Ушные перепонки ощутимо начинают вибрировать, ком в горле подкатывает к самым гландам, перед глазами начинает темнеть… Мигом припоминаю весь комплекс отработанных на мне практик и пытаюсь мысленно использовать хотя бы одну. Ту, что мама оттачивала дольше всего, разбираясь в азах и проблемах детской психологии. Ту, что помогает и мертвого вытянуть за волосы из самого глубокого раздрая: техника принятия и осознания. Муть ещё та, но загружает мозг так, что от тошноты и головокружений помогает знатно.
Мама соглашается по итогу.
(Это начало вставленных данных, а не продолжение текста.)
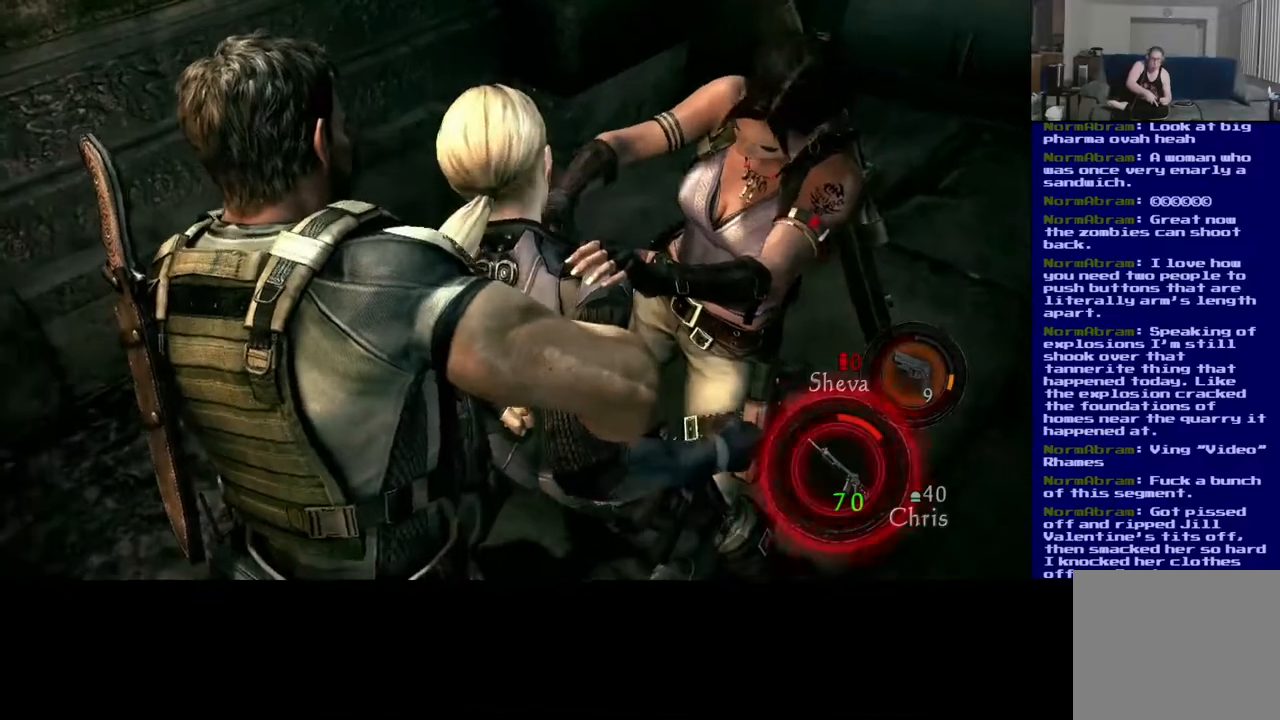
{"buttons": [], "left_stick": "center", "right_stick": "center", "events": [[33, "A", "up"], [133, "A", "down"], [167, "A", "up"], [250, "A", "down"], [317, "A", "up"], [383, "A", "down"], [450, "A", "up"]]}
Снисходительно одобряет мой выбор и пустой чемодан пополняется новыми бесформенными вещами, которым отныне я отдаю предпочтение.
И, кажется, она даже не против того, что я не забиваю его подобием безвкусицы и «разврата» в виде мини-юбок, и прочих деталей гардероба, привлекающих внимание сильного пола, порочащих нашу фамилию.
Я выполняю то, что она хочет. При этом мама даже и не догадывается об истинных причинах моего поведения. Надо было поступать на психологический, а не выбирать в угоду папе уклон на химию. С таким опытом конспирации, у меня бы и там что-то, да получилось.
День. Ночь. Только в свете фонарей позволяю себе сбросить броню. Сижу в браузере с вкладки инкогнито, читаю. Пытаюсь прислушиваться к себе. Не понимаю нормально ли всё идёт. То накручиваю себя, то наоборот отпускаю.
Кладу руку на живот. Неминуемо думаю о Женьке. Плачу. Много плачу. Беззвучно. И всё никак не могу нареветься.
Время идёт. Скоро как месяц со дня официальной задержки. До меня наконец начинает доходить, что жизнь уже не станет, как прежде.
Одной постигать это всё нереально сложно. А молча… Не имея возможности с кем-то поговорить, обсудить… Те же статьи в интернете, сравнения о размере ребенка, наличия сердцебиения…
Пластиковая карта, как и тест, остаётся припрятанной среди моих детских книжек. Я не имею права пользоваться тем, что на ней лежит. Фамилия, имя на пластике не соответствуют тому, кто чем-либо мне обязан…
Универ. Сейчас я еду слегка заранее. Встречу в святая святых своё первое «первое сентября», а далее буду приезжать на учебу в понедельник, к первой паре, и вечером в пятницу вновь отправляться домой.